One-Pot Fajita Pasta and Chicken
- 2 teaspoons olive oil, divided
- 1.5 pounds boneless, skinless chicken breasts, cut into bite-sized pieces
- 1 teaspoon salt
- 1.5 teaspoons ground cumin
- 1 teaspoon paprika
- 1/2 teaspoon chili powder
- 1/2 teaspoon garlic powder
- 1 large red bell pepper, diced
- 1 large yellow bell pepper, diced
- 3 cloves minced garlic
- 2 cups less-sodium chicken broth
- 1 (10-oz) can Mild Ro-Tel Diced Tomatoes
- 7 oz pasta
- Sour cream
- Chopped cilantro
- Diced avocado
- Hot Sauce
- Season chicken with half of each of the following: seasoning salt, cumin, paprika, chili powder, and garlic powder.
- In a large, deep nonstick skillet, heat 1 teaspoon olive oil over high heat, add the chicken and cook all the way through, stirring about 5 to 6 minutes. Transfer to a plate and set aside.
- Reduce heat to medium, add the remaining teaspoon of olive oil to the skillet.
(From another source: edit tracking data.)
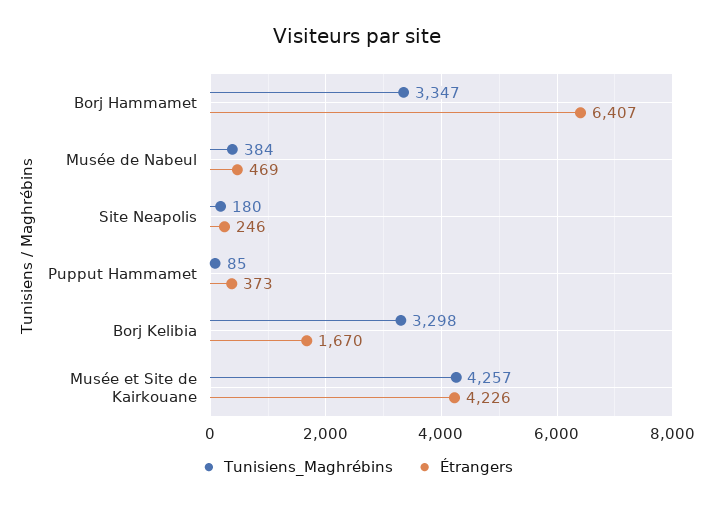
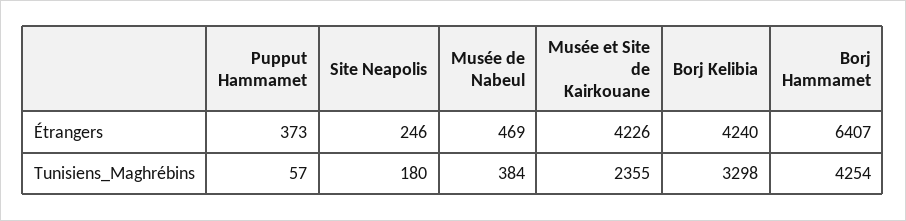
Tunisiens_Maghrébins, Borj Hammamet: 3347 -> 4254
Tunisiens_Maghrébins, Pupput Hammamet: 85 -> 57
Étrangers, Borj Kelibia: 1670 -> 4240
Tunisiens_Maghrébins, Musée et Site de Kairkouane: 4257 -> 2355

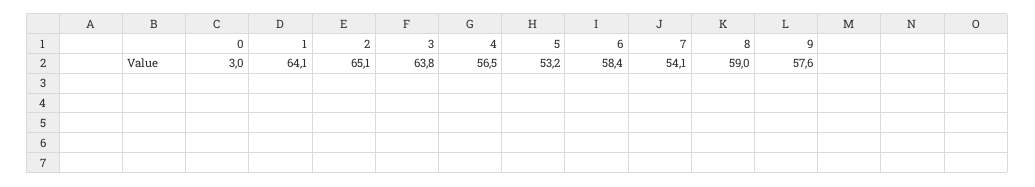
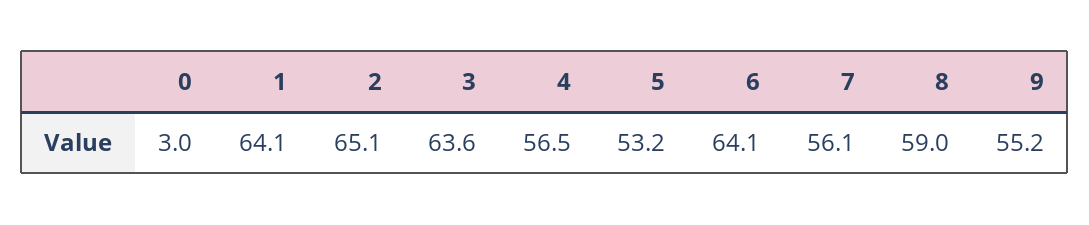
3: 63.8 -> 63.6
6: 58.4 -> 64.1
7: 54.1 -> 56.1
9: 57.6 -> 55.2

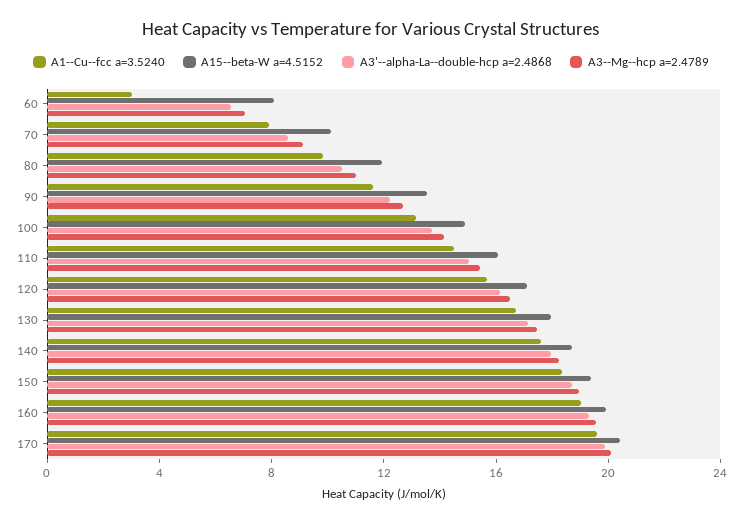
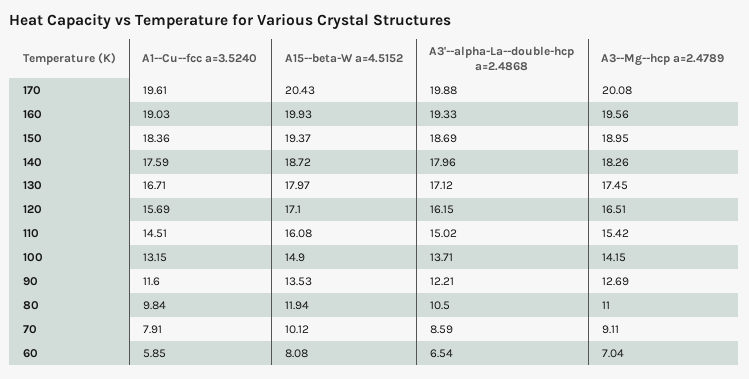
A1--Cu--fcc a=3.5240, 60: 3 -> 5.85

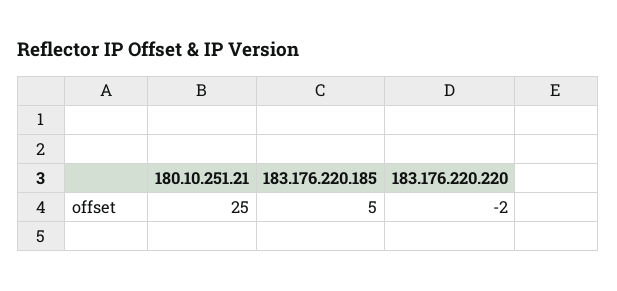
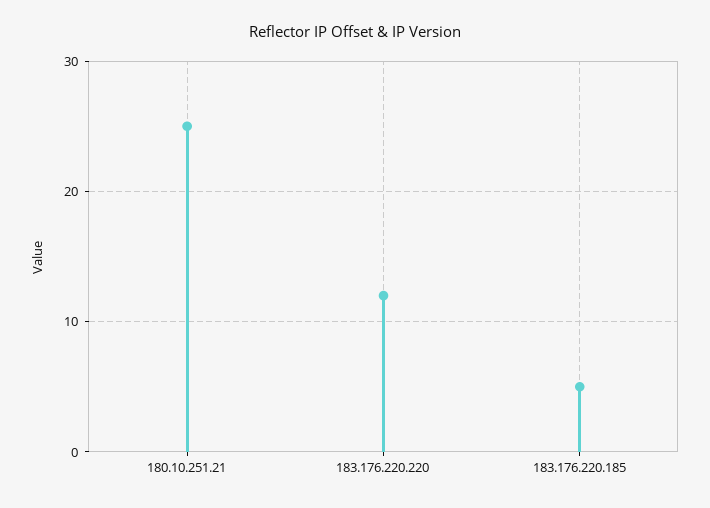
183.176.220.220: -2 -> 12

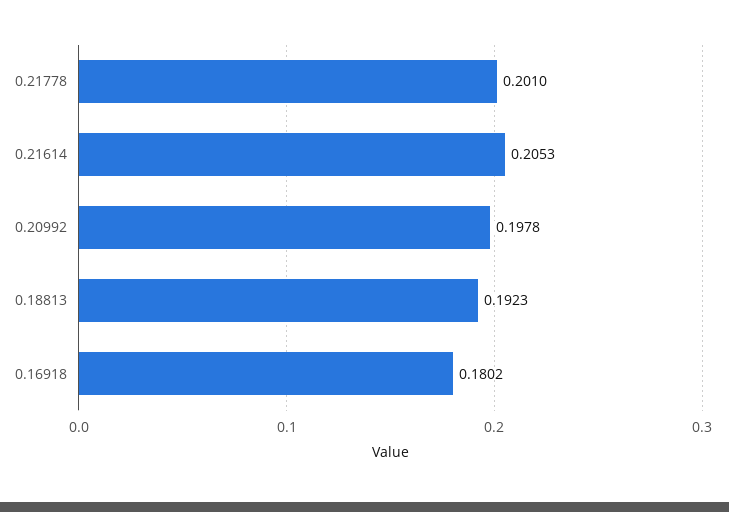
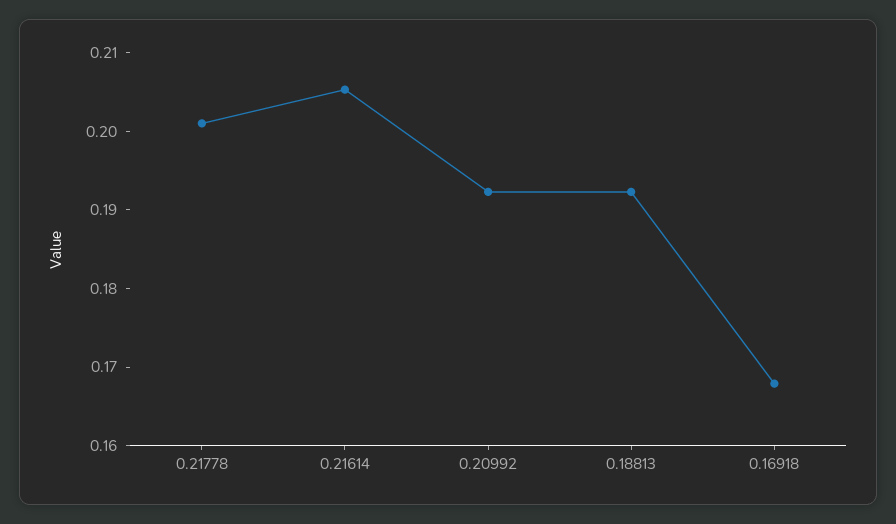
0.20992: 0.1978 -> 0.192
0.16918: 0.1802 -> 0.168

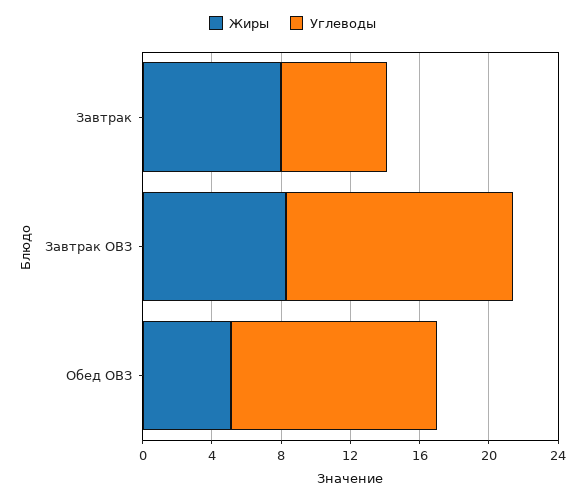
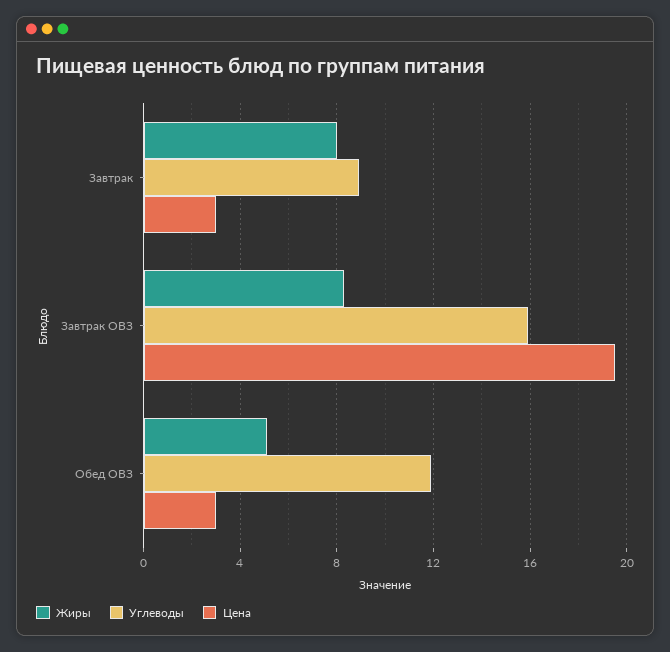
Углеводы, Завтрак: 6 -> 9
Углеводы, Завтрак ОВЗ: 13 -> 16
Цена, Завтрак: none -> 3
Цена, Завтрак ОВЗ: none -> 19.5
Цена, Обед ОВЗ: none -> 3

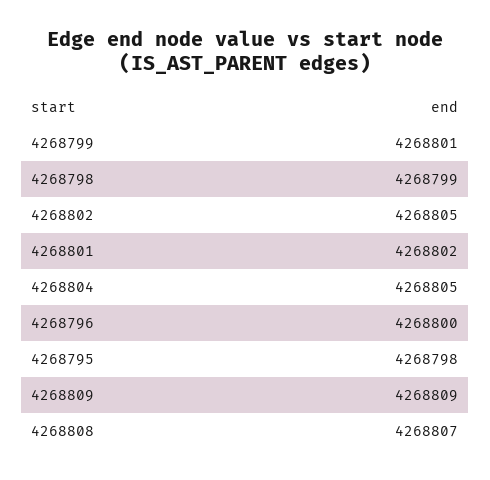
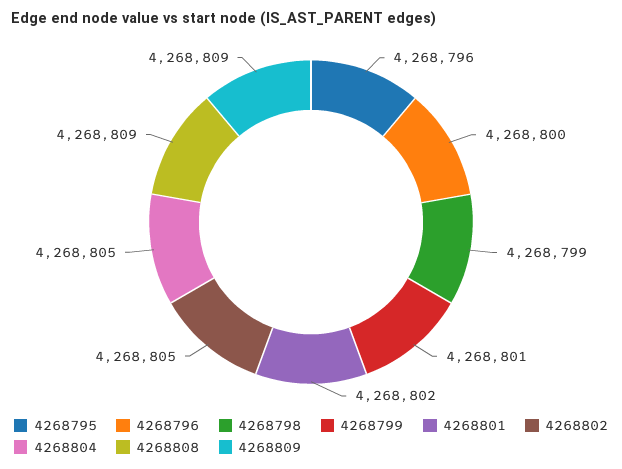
4268795: 4268798 -> 4268796
4268808: 4268807 -> 4268809

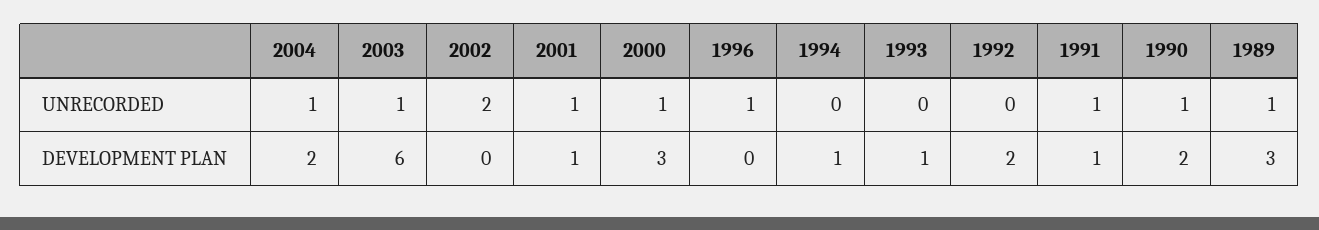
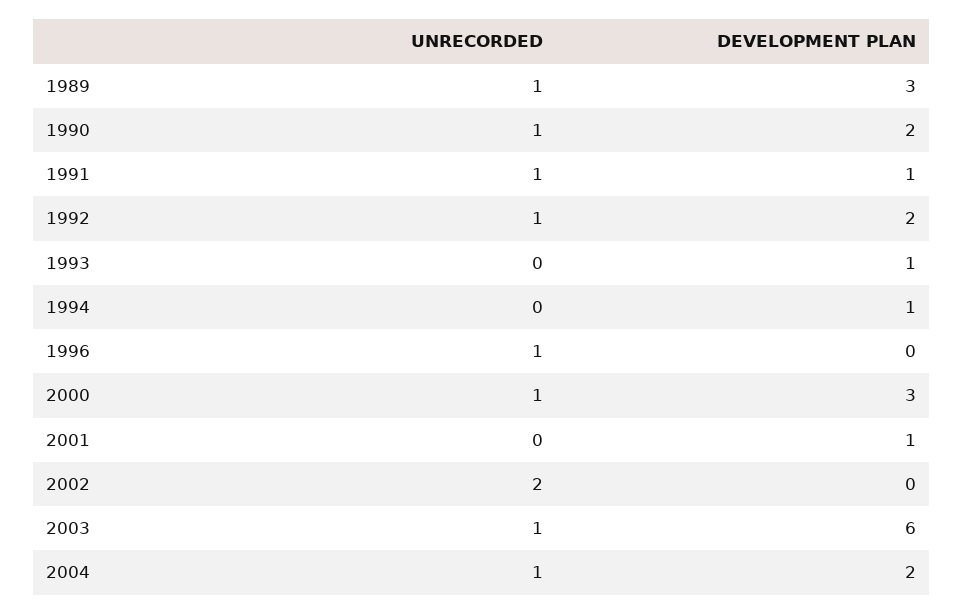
2001, UNRECORDED: 1 -> 0
1992, UNRECORDED: 0 -> 1

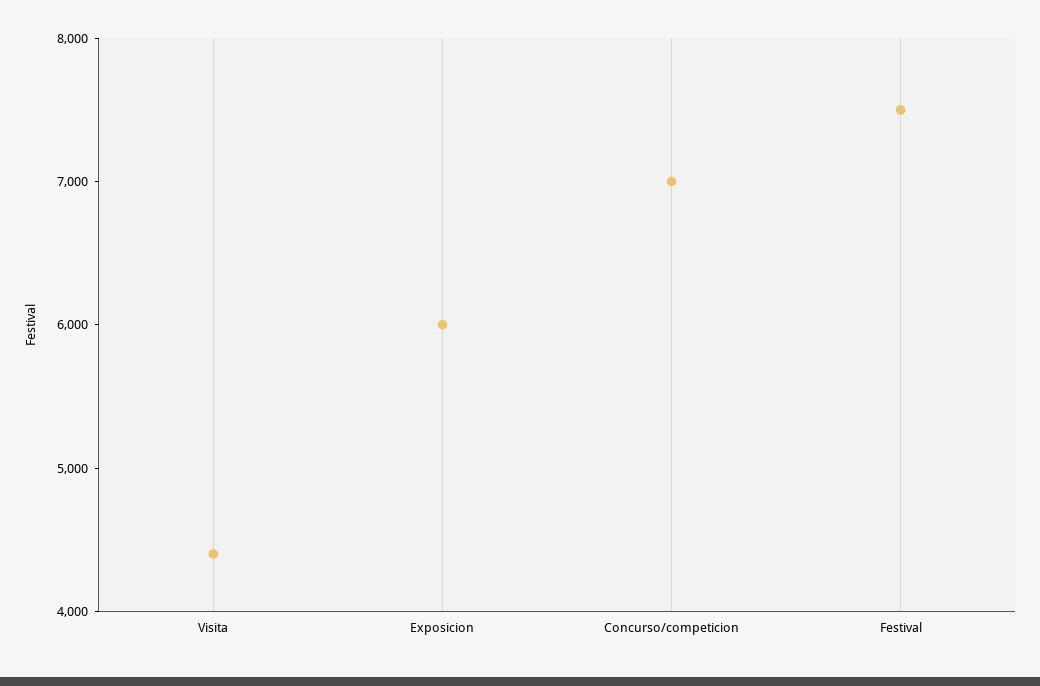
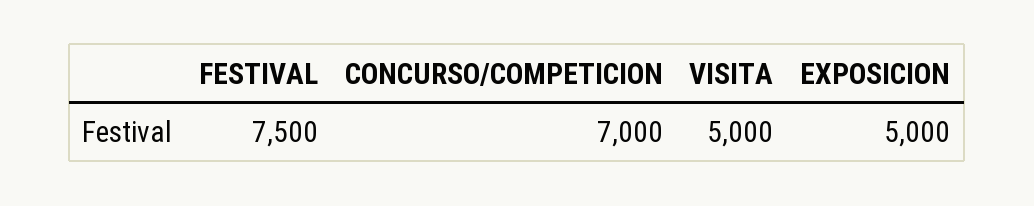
Visita: 4400 -> 5000
Exposicion: 6000 -> 5000

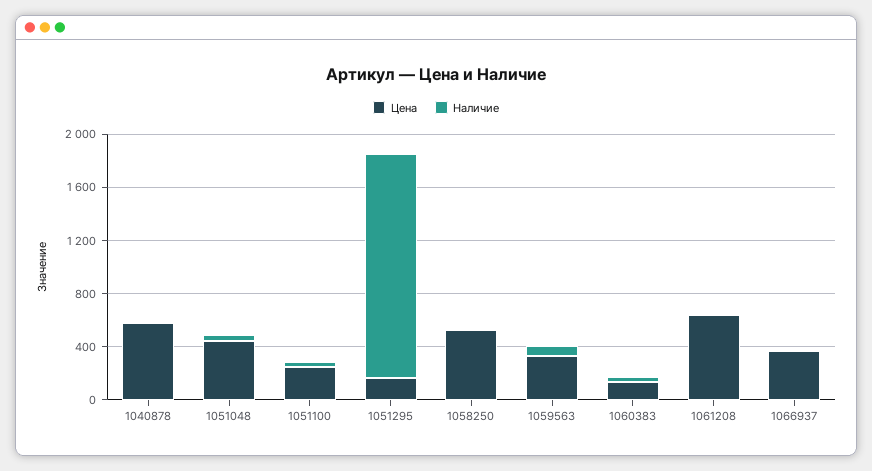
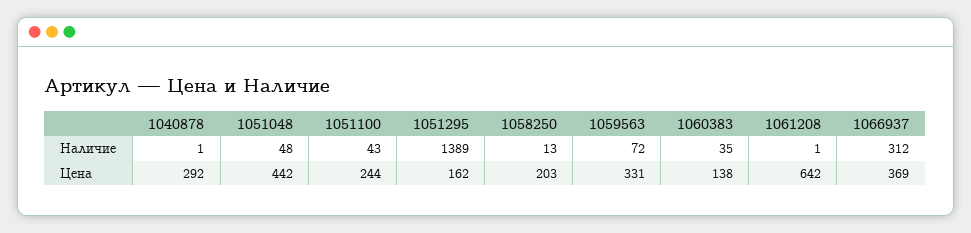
Цена, 1040878: 600 -> 292
Наличие, 1051295: 1700 -> 1389
Цена, 1058250: 500 -> 203
Наличие, 1066937: 0 -> 312

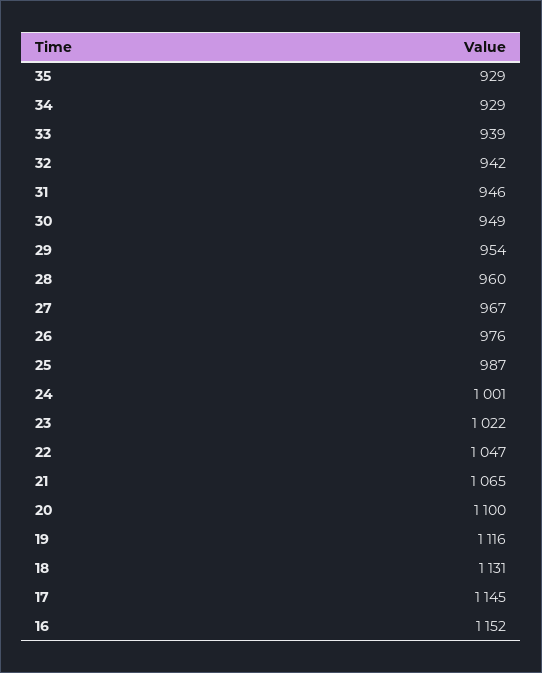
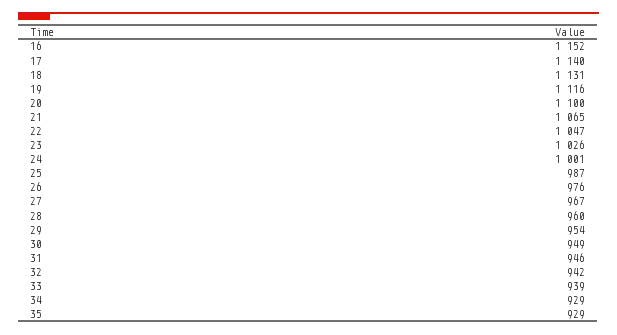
23: 1022 -> 1026
17: 1145 -> 1140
- When the oil is hot, add the bell peppers, remaining cumin, paprika, chili powder, garlic powder, and salt. Cook, stirring occasionally, until soft, about 10 minutes.
- Add minced garlic, and stir until fragrant and well combined, about 30 seconds.
- Remove from heat and transfer to the plate with the chicken.
- In the same skillet, add the broth, Rotel diced tomatoes, and uncooked pasta. Stir to combine and bring to a boil, then cover, reduce heat to medium-low, and cook for 15 minutes until pasta is tender and liquid is mostly absorbed.
- Add the chicken and veggies back into the skillet and stir to combine until heated through, about 2 minutes.
- Serve and enjoy with your favorite toppings.
- My favorite toppings are nonfat Greek Yogurt, guacamole, salsa, and lots of hot sauce!
- Do not use a brand of pasta that requires draining and rinsing after you cook as you will not be draining liquid in this dish.
This recipe is amazing, but what’s not to like when Mexican and Pasta come together? Best part, there’s time to do the dishes while the meal cooks and plenty of daylight when I am all done to play outside.